Fiori per Algernon di Daniel Keyes è un romanzo che esplora temi delicati come il pregiudizio e la consapevolezza di sé. Racconta la storia di Charlie Gordon, un ragazzo con un ritardo cognitivo ma desideroso di aumentare il suo quoziente di intelligenza e di comprendere il mondo che lo circonda. Charlie decide di sottoporsi alla stessa terapia sperimentale utilizzata in laboratorio sul topolino Algernon, ma questo percorso lo costringerà a confrontarsi con le sue paure più profonde, con la solitudine e i malintesi, lasciandogli addosso una moltitudine di quesiti sulla realtà delle relazioni e sulla complessità dell’essere umano. Scritto come se fosse un diario di bordo, questo romanzo ci permette di seguire i pensieri di un uomo che, in fondo, vuole solo sentirsi accettato dagli altri.
La colpa è mia di Andrea Donaera è un romanzo disturbante e provocatorio, che ci trascina in un mondo sommerso e torbido, quello degli incel, cioè uomini che non si sentono all’altezza degli standard imposti dalla società e riversano la propria frustrazione online con commenti misogini ed estremamente aggressivi nei confronti del mondo femminile. Bruno ha un lavoro precario come giornalista freelance, e la sua compagna Aby scopre di avere un cancro terminale. La notizia è devastante per entrambi, ma anziché consolidare la vicinanza tra i due, finirà per creare una spaccatura insanabile. L’epilogo della storia è scioccante, imprevedibile. Una storia che crea disorientamento nel lettore, in cui emergono isolamento sociale, traumi esistenziali e colpe interiorizzate, elementi che scatenano dinamiche con conseguenze irreversibili.
Anima di Wajdi Mouawad è una storia grottesca che ti obbliga a fermarti e a riflettere, a riprendere fiato prima di proseguire. È la storia di un uomo, Wahhch Debch, che torna a casa e trova sua moglie senza vita, immersa in una pozza di sangue. Non c’è nessun testimone eccetto uno: il gatto. Inizia così un viaggio disperato alla ricerca della verità, che avviene utilizzando un espediente narrativo molto originale. Ogni capitolo, infatti, è raccontato dal punto di vista di un diverso animale che ci espone quanto osservato e sentito dalla propria personale prospettiva. Un romanzo disturbante e di rara potenza, che esplora la reazione dell’uomo al dolore estremo, il processo di elaborazione del lutto e del trauma, nonché il conflitto tra istinto vendicativo e senso razionale di giustizia.
La campana di vetro di Sylvia Plath indaga il tema della depressione. La protagonista Esther Greenwood è una giovane donna che all’apparenza sembra possedere tutto, ma che in realtà vive attraversata da un profondo malessere esistenziale. Esther si sente impazzire, non riesce a gestire la pressione sociale, si sente costantemente sotto giudizio, e questo le provoca ansia, insicurezza e dolore. La campana di vetro è la prigione invisibile della nostra mente, che ci permette di vedere il mondo andare avanti restando fermi, senza riuscire a diventarne uno dei protagonisti. Un romanzo doloroso ma necessario.
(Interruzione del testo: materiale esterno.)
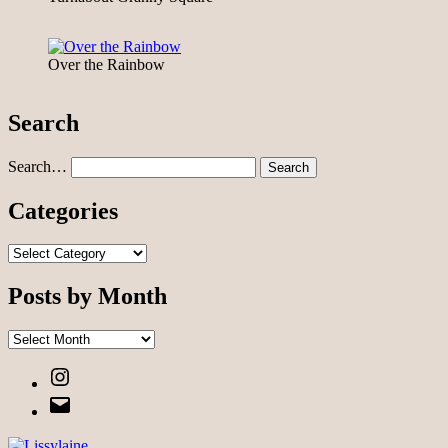
Over the Rainbow
Search
Search…
Categories
Categories
Posts by Month
Posts
by
Instagram
Month
Email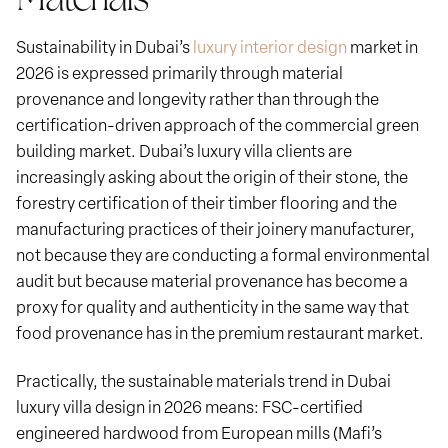
Sustainability in Dubai’s
luxury interior design
market in
2026 is expressed primarily through material
provenance and longevity rather than through the
certification-driven approach of the commercial green
building market. Dubai’s luxury villa clients are
increasingly asking about the origin of their stone, the
forestry certification of their timber flooring and the
manufacturing practices of their joinery manufacturer,
not because they are conducting a formal environmental
audit but because material provenance has become a
proxy for quality and authenticity in the same way that
food provenance has in the premium restaurant market.
Practically, the sustainable materials trend in Dubai
luxury villa design in 2026 means: FSC-certified
engineered hardwood from European mills (Mafi’s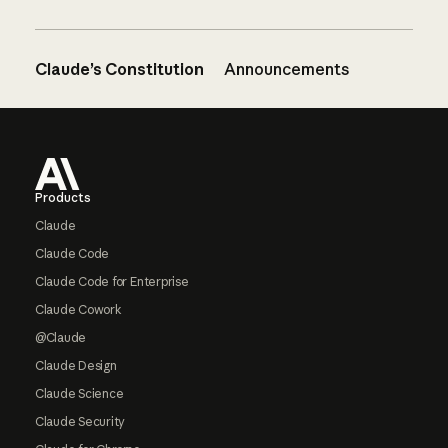
Claude’s Constitution
Announcements
Footer
Products
Claude
Claude Code
Claude Code for Enterprise
Claude Cowork
@Claude
Claude Design
Claude Science
Claude Security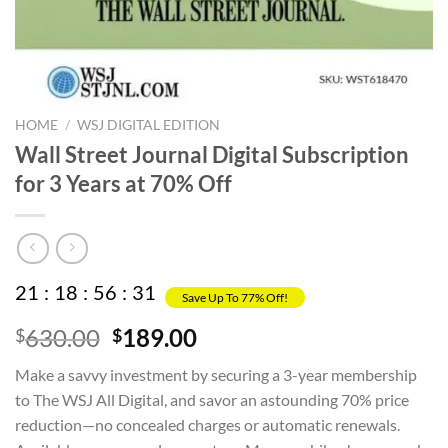
HOME
/
WSJ DIGITAL EDITION
Wall Street Journal Digital Subscription
for 3 Years at 70% Off
21
:
18
:
56
:
31
Save Up To 77% Off!
Original
Current
630.00
189.00
$
$
price
price
Make a savvy investment by securing a 3-year membership
was:
is:
to The WSJ All Digital, and savor an astounding 70% price
$630.00.
$189.00.
reduction—no concealed charges or automatic renewals.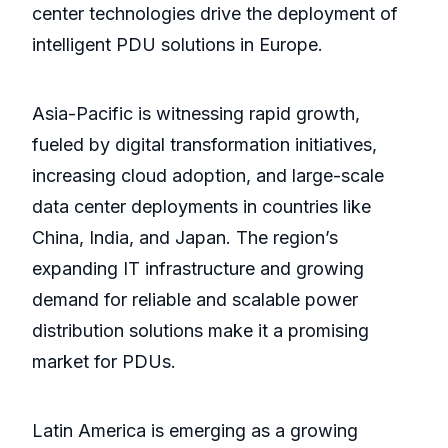
center technologies drive the deployment of
intelligent PDU solutions in Europe.
Asia-Pacific is witnessing rapid growth,
fueled by digital transformation initiatives,
increasing cloud adoption, and large-scale
data center deployments in countries like
China, India, and Japan. The region’s
expanding IT infrastructure and growing
demand for reliable and scalable power
distribution solutions make it a promising
market for PDUs.
Latin America is emerging as a growing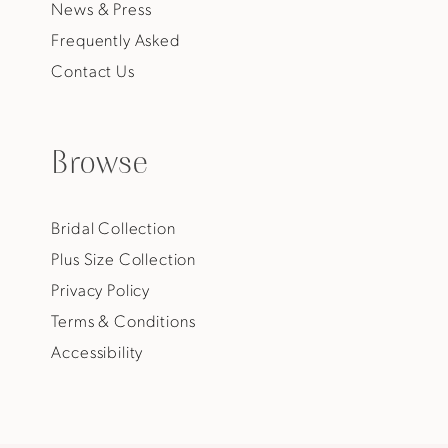
News & Press
Frequently Asked
Contact Us
Browse
Bridal Collection
Plus Size Collection
Privacy Policy
Terms & Conditions
Accessibility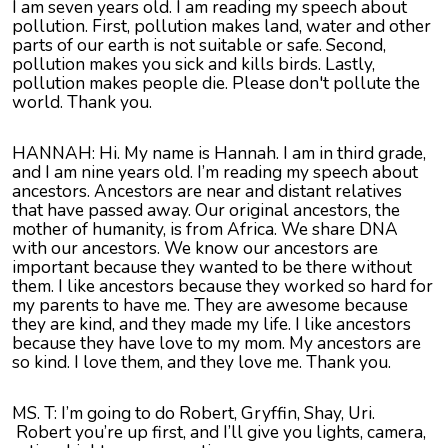
I am seven years old. I am reading my speech about
pollution. First, pollution makes land, water and other
parts of our earth is not suitable or safe. Second,
pollution makes you sick and kills birds. Lastly,
pollution makes people die. Please don't pollute the
world. Thank you.
HANNAH: Hi. My name is Hannah. I am in third grade,
and I am nine years old. I’m reading my speech about
ancestors. Ancestors are near and distant relatives
that have passed away. Our original ancestors, the
mother of humanity, is from Africa. We share DNA
with our ancestors. We know our ancestors are
important because they wanted to be there without
them. I like ancestors because they worked so hard for
my parents to have me. They are awesome because
they are kind, and they made my life. I like ancestors
because they have love to my mom. My ancestors are
so kind. I love them, and they love me. Thank you.
MS. T: I’m going to do Robert, Gryffin, Shay, Uri.
Robert you’re up first, and I’ll give you lights, camera,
I baffi di Emmanuel Carrère è un racconto breve ma incredibilmente scioccante, che esplora i temi della paranoia e dell’ossessione del giudizio altrui. Il protagonista decide di getto di tagliarsi i baffi che ormai porta da diversi anni, ma tutto prende una piega inaspettata quando si rende conto che nessuno si sia accorto del cambiamento, a partire da sua moglie Agnès fino ai suoi amici e colleghi di lavoro. Ma la cosa più strana è che tutti affermano che in realtà i baffi non siano mai esistiti sul viso dell’uomo, il quale sprofonderà in un vortice di follia e delirio di identità. Carrère, con il suo stile inconfondibile, ci mostra quanto la mente umana possa diventare una prigione quando il mondo esterno nega conferme e rassicurazioni.